# Possible water spot etching?



## Hazy2980 (Jul 18, 2018)

Hi all, first post!!

My 2 month old 3 series Estoril Blue, is showing small water/pit marks visible in certain light angles.

I rejected the dealer paint protection and opted to apply some Meguirs Ultimate Paste wax myself. The finish initially looked pukka.

I washed car yesterday for the first time in a month, dried and misted /wiped off with Meguirs Ultimate detailer.

When I got home under the drive flood light I noticed what I thought was water spots I must have missed when I did the wash, tried to wipe them off to no avail. Tried a vinegar solution, thinking they were water marks, no good...

Looking today under sun light the spots are noticable as the light transitions from light / shadow at a shallow angle, other than that the paint looks good. Just so annoying. Maybe they have always been there?!?
I tried some ultimate compound by hand today, it’s hard to say if there is improvement or not, maybe.....

Is it worth persisting with this? Trying to machine polish out? whatever it is has etched the clear coat, could it possibly be sand / dust & heat damage from all this hot weather??

Naively I thought the Wax would protect against this sort of thing.
Please check out the photos, zoom in around the sun.


----------



## MBRuss (Apr 29, 2011)

Sorry mate, can't see anything in those photos.

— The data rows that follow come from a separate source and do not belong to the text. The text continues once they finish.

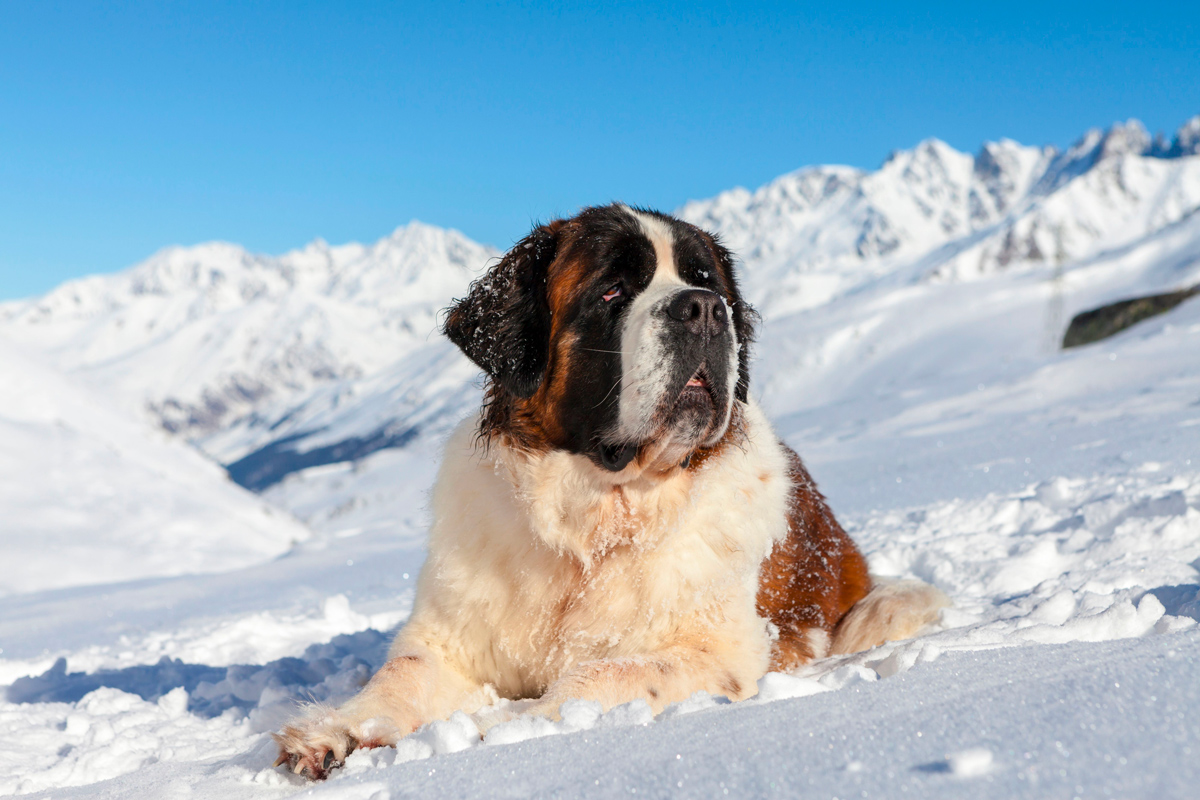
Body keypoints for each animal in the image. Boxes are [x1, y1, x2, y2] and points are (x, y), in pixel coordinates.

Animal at [272, 203, 945, 777]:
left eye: (709, 282)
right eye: (613, 290)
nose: (705, 309)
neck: (597, 516)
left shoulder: (720, 651)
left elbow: (600, 675)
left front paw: (508, 726)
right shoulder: (448, 642)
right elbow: (401, 674)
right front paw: (334, 730)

Sure it's not just orange peel?

Sent from my SM-G935F using Tapatalk


----------



## Hazy2980 (Jul 18, 2018)

Novice here!! What is orange peel? And would it be a pain to remove?? As these marks take a lot of work.

Cheers


----------



## efunc (May 22, 2007)

I can't make anything out from your pictures, however one possible cause of what you're seeing: The car was washed in the hot sun using hard water, mostly towelled-off, but residue quickly drying off on the paint. This would be too faint to see in normal conditions. Once waxed it will remain under the wax, and no amount of rewashing will get rid of it becasue it's locked in. You will need to wash, clay and decontaminate the paint again before waxing to get rid of it, but do it on a cool day! 

How do I know this? I've just done the same myself! But I will live with it until the autumn, because there is no mild weather on the horizon.


----------